What a winter this one has been. Kicking my behind. So many things to watch and remedy and fix and work from scratch.
California has been nothing short of a constant adventure, sometimes amazing, sometimes harsh. No weak person stays in California, this is still the wild west, and I am still here, on a crash course to get stronger.
When I was about to move, almost years ago, I saw a quote that said something like "California will either bless you or destroy you". I wish I could find this quote but I can't, and that was the idea. I have to say I have experienced both. I've had to re-birth myself here. Kali-nature, indeed. I'm still here. Still hanging. Building new things again, pushing further, and things are flowing better now in some ways, and still kicking my behind in other ways. I embrace it all b/c the alternative is not an enticing as this.
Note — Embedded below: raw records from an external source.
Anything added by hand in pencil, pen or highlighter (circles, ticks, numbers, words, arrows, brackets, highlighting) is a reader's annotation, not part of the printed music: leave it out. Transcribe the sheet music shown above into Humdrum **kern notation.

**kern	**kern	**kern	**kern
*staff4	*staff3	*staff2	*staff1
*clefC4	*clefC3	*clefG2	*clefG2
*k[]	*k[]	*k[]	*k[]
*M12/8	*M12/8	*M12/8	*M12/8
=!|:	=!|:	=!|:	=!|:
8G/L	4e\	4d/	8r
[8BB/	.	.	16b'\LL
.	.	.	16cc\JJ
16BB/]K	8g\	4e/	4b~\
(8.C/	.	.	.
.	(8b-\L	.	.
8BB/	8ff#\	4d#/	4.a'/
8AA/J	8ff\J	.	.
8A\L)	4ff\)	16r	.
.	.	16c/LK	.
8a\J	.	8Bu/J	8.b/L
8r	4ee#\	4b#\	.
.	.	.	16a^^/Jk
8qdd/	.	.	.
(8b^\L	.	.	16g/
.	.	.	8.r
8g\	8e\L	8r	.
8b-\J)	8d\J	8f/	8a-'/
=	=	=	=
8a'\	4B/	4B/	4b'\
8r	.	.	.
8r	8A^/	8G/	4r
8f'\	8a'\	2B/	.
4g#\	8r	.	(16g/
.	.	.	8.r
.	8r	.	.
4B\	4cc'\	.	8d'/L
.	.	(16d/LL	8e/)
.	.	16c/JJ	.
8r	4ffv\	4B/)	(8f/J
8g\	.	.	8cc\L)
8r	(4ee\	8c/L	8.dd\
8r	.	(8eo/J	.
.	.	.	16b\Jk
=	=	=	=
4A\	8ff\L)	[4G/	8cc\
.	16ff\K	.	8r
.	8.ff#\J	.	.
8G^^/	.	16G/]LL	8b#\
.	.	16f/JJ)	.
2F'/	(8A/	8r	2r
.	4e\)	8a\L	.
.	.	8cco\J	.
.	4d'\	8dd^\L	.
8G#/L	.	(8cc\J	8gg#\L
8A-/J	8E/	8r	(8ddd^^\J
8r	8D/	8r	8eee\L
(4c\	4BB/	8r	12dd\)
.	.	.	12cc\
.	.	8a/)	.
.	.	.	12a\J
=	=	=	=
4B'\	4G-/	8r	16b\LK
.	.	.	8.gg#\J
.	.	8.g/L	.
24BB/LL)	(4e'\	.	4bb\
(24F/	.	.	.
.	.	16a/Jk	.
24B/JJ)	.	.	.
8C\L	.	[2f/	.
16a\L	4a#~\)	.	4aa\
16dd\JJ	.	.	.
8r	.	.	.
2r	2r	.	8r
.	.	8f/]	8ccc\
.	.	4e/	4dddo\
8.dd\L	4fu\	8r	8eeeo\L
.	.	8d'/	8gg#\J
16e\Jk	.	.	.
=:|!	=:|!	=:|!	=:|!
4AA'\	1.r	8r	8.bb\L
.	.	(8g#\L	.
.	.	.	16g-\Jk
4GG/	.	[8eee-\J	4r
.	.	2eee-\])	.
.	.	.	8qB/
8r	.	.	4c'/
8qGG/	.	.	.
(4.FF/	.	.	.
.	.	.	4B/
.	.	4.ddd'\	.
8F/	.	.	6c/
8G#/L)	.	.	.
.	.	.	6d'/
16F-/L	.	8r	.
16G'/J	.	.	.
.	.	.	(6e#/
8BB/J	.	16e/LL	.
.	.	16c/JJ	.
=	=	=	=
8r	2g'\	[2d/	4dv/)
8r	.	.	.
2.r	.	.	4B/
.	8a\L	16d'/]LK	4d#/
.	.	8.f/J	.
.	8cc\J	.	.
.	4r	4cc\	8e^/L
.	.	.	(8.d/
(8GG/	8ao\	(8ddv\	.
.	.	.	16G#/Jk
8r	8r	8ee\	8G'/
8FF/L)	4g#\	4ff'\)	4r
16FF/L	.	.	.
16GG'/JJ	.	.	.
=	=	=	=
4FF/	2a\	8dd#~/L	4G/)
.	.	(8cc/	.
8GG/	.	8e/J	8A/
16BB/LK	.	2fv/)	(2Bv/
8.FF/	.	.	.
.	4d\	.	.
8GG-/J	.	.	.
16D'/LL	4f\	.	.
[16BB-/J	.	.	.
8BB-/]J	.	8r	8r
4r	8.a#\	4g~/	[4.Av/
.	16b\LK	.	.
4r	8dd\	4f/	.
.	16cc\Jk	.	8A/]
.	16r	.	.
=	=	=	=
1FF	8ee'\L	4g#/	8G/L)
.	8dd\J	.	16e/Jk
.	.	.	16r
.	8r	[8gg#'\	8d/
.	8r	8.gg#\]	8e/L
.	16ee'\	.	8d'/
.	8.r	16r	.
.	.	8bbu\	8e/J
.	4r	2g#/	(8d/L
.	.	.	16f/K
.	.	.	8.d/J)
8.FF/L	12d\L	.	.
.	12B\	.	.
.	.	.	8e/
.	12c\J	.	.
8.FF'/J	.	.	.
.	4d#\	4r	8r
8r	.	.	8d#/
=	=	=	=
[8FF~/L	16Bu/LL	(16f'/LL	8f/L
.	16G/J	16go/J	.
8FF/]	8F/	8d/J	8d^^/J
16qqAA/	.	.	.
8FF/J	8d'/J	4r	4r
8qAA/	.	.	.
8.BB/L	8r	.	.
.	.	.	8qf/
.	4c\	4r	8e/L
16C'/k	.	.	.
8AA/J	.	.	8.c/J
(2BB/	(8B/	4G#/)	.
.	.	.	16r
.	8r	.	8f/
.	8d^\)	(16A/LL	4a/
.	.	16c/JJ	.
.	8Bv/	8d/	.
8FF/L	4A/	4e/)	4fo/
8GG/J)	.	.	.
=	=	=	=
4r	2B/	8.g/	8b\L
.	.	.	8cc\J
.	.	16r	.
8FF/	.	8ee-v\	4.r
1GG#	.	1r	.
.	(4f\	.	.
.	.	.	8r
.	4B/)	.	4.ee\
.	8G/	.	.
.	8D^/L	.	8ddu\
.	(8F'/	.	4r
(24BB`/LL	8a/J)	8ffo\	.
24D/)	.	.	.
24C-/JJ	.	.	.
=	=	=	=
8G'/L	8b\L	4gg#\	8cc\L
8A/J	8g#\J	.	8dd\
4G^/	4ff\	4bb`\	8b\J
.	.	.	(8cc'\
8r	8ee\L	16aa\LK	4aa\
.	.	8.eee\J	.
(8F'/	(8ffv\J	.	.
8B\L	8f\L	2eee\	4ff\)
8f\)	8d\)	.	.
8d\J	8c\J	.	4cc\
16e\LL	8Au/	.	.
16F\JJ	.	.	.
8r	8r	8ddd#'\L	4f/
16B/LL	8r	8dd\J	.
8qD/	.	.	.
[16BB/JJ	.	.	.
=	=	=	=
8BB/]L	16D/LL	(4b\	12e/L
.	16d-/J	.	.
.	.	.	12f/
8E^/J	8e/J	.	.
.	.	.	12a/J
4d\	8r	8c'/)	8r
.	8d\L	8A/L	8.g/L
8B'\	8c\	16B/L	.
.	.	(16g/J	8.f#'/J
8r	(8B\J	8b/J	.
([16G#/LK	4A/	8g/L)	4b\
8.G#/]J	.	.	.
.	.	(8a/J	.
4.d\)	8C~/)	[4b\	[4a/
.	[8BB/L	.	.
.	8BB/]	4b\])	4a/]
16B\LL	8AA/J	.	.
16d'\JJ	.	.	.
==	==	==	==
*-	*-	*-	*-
I spend my days planning what I can do in that day before the daylight dwindles. Since it's rainy, it's never really bright except for short times during the mornings. I am surrounded by fog most days, which I love.
The trees are filled with bright green moss, and I have made bird friends again. It was so easy this time. Good thing b/c I had to leave my friend birds at the other place, and it made me sad. I had no way of telling them I was leaving. I know they kept going to my door to ask for food, and I know no one was there to give and the only ones there didn't care. They told me to stop feeding birds long before I moved; I did not obey and fed them anyway when no human was looking.
I thought I would miss certain things about that place but no. We overstayed, so I gladly moved on and love where I am, despite hardships.
I am coming back to art soon. I can't wait. Just need the weather to become a bit warmer. I can't even think properly in this cold, much less work on pretty art making. I just can't. Not yet.